● PROBLEM DETAILS: Please copy the entries verbatim, starting at the line that contains "Which series has" and ending at the last of the entries. Leave the pictures out of your copy.

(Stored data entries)

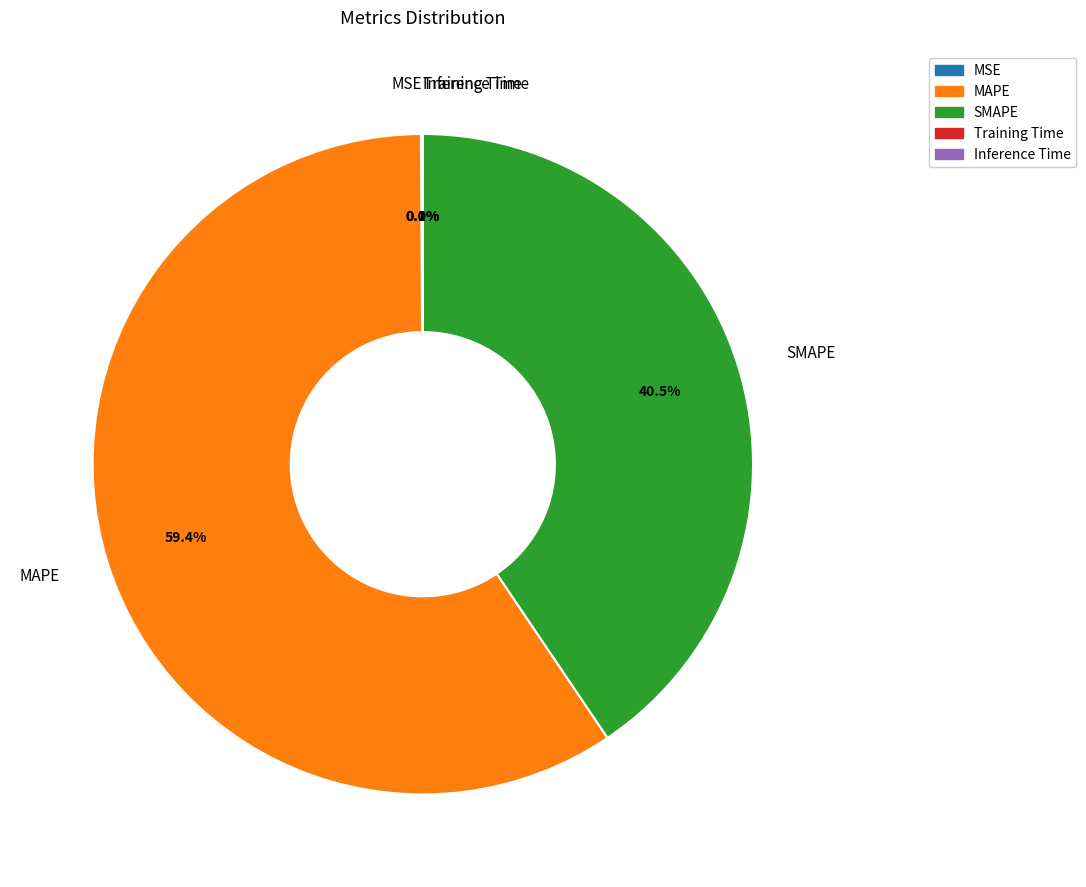

Which category has the biggest portion of the pie?

MAPE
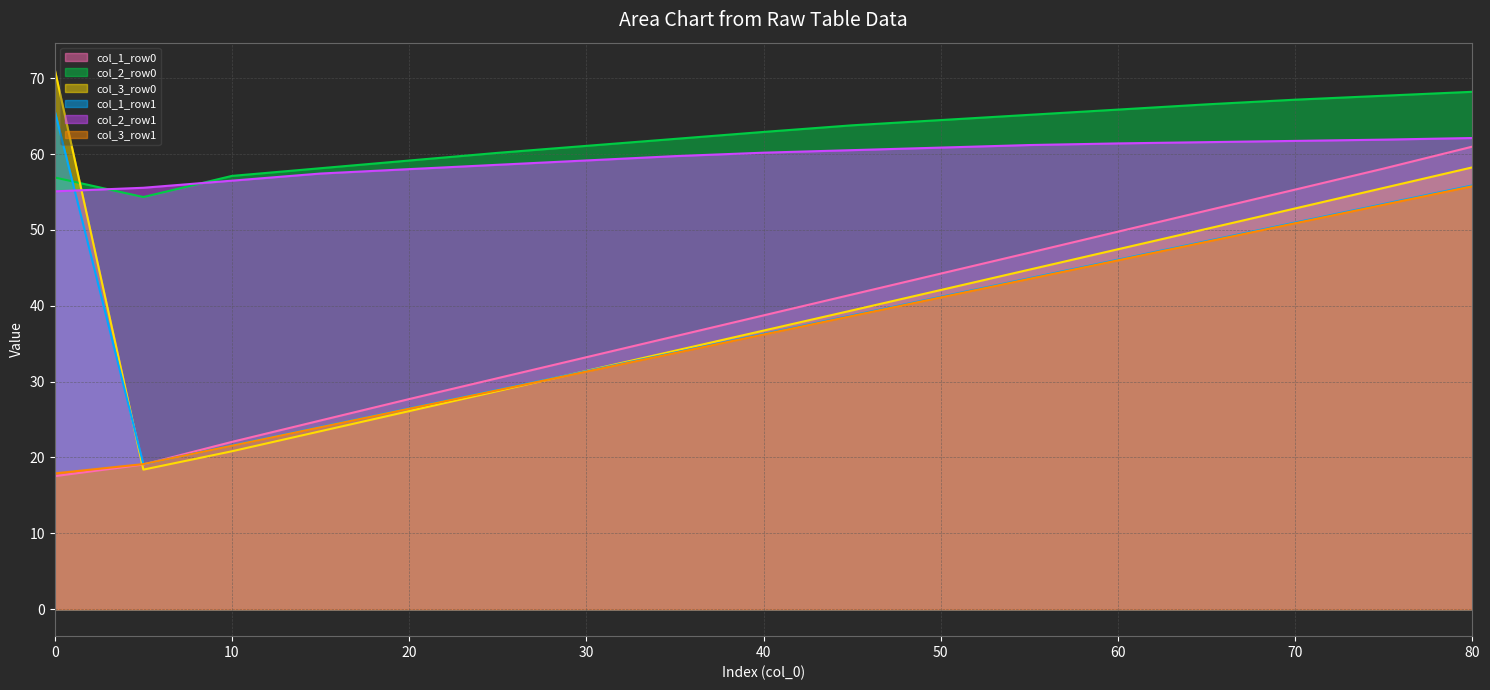

What is the total value across all series at 70?

338.9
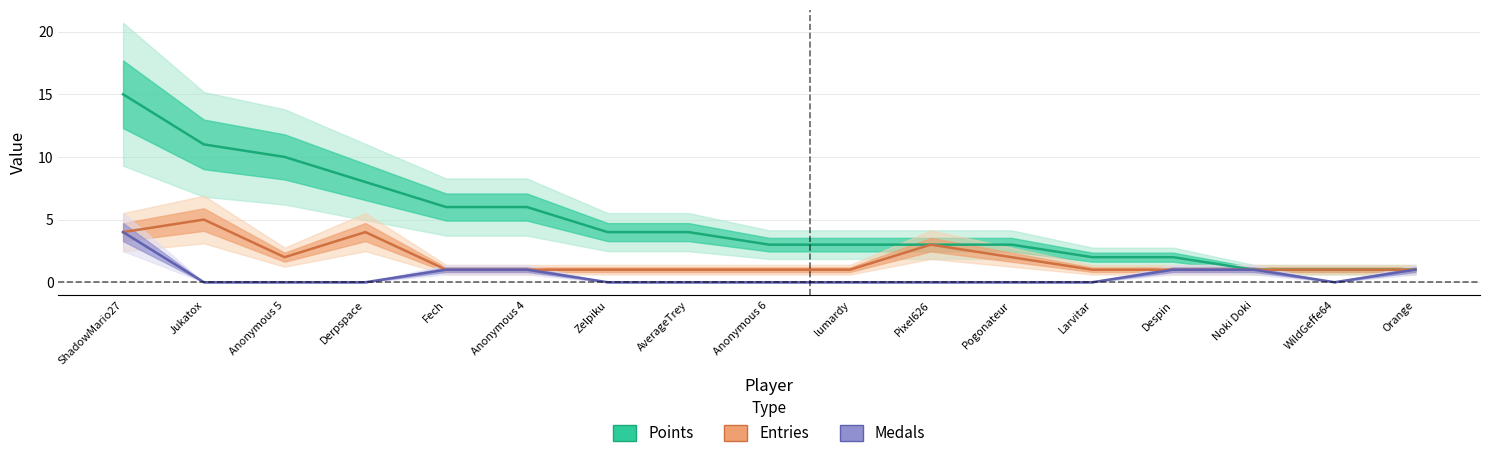

List the series in order of their peak value, lowest first.

Medals (line), Entries (line), Points (line)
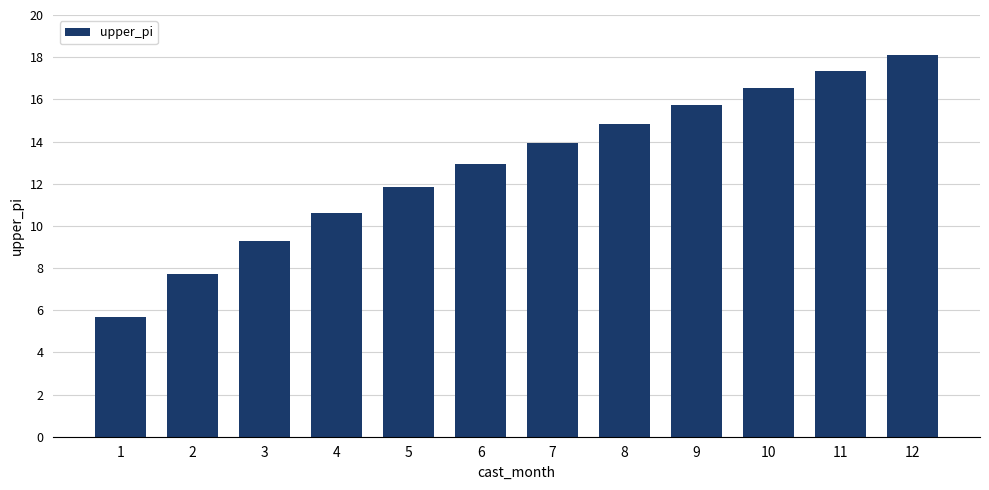

How many distinct data groups are displayed?

1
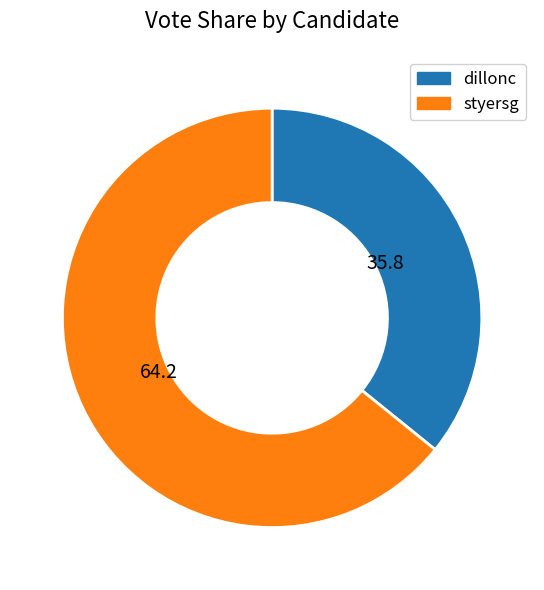

Which slice represents more than half of the pie?

styersg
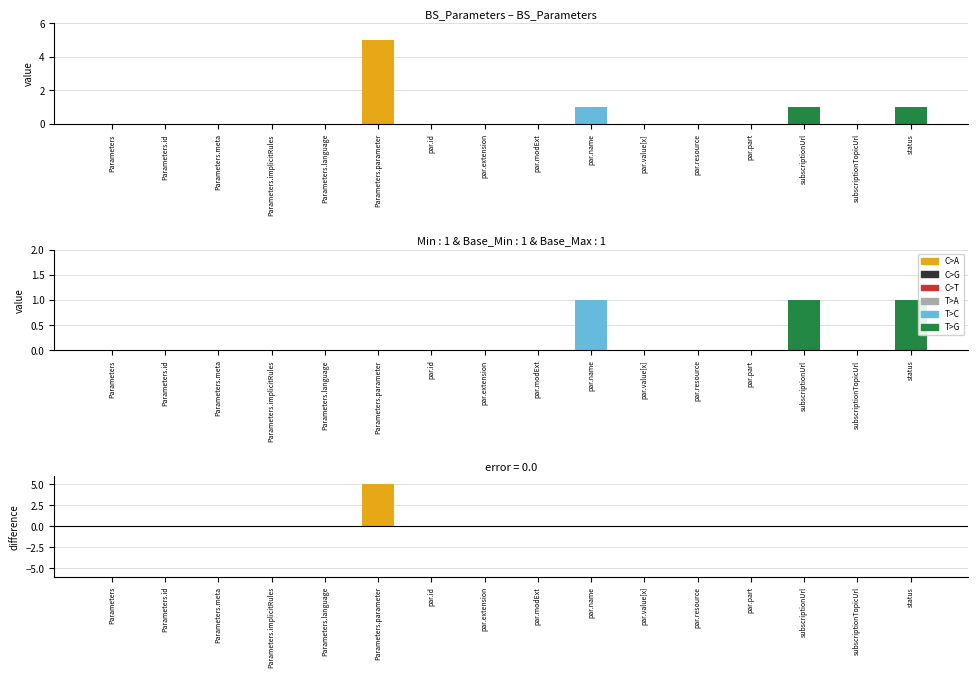

Which series has the largest range (max minus min)?

Min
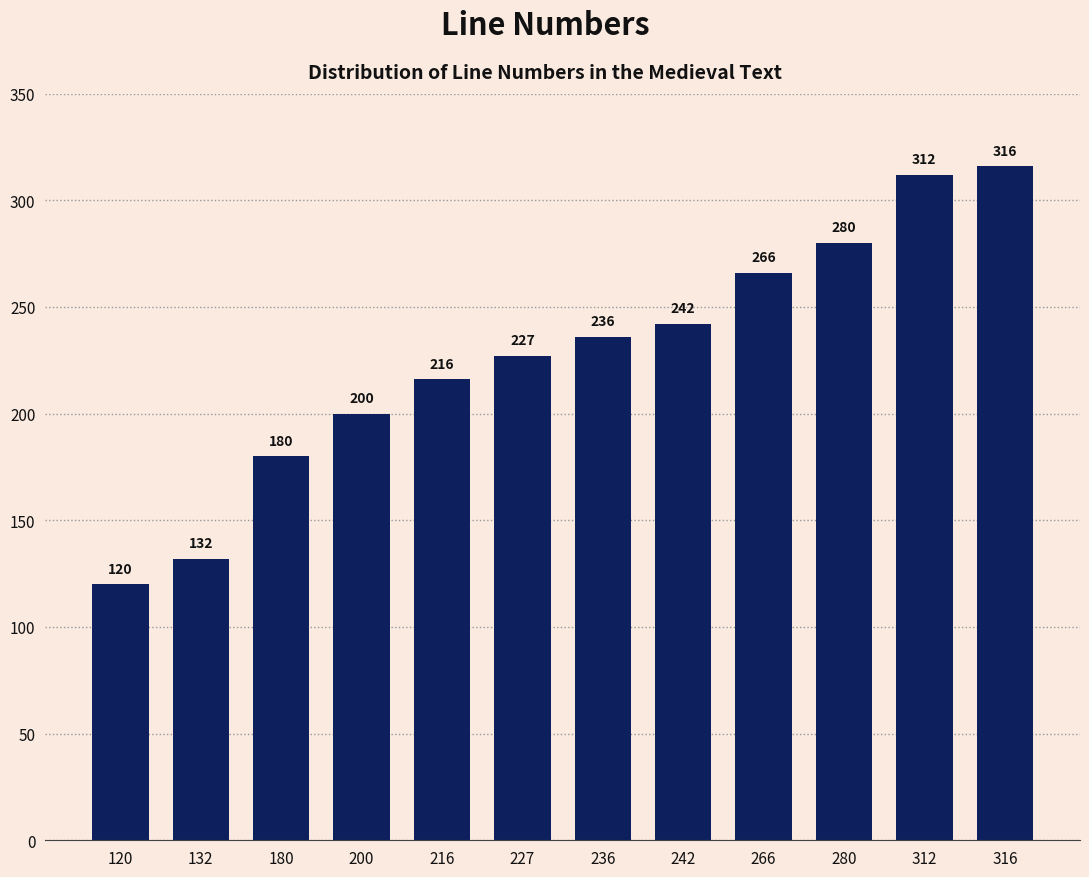

What is the difference between the second highest and minimum values?

192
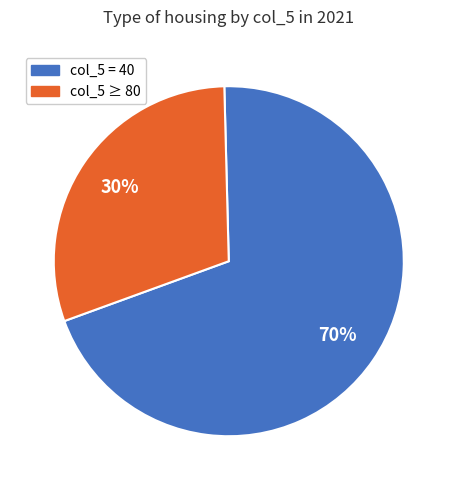

Is there a majority slice in this chart?

Yes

● SOLUTION FOR THIS TASK:
Which series has the largest range (max minus min)?

Min

What is the difference between the second highest and minimum values?

192

Is there a majority slice in this chart?

Yes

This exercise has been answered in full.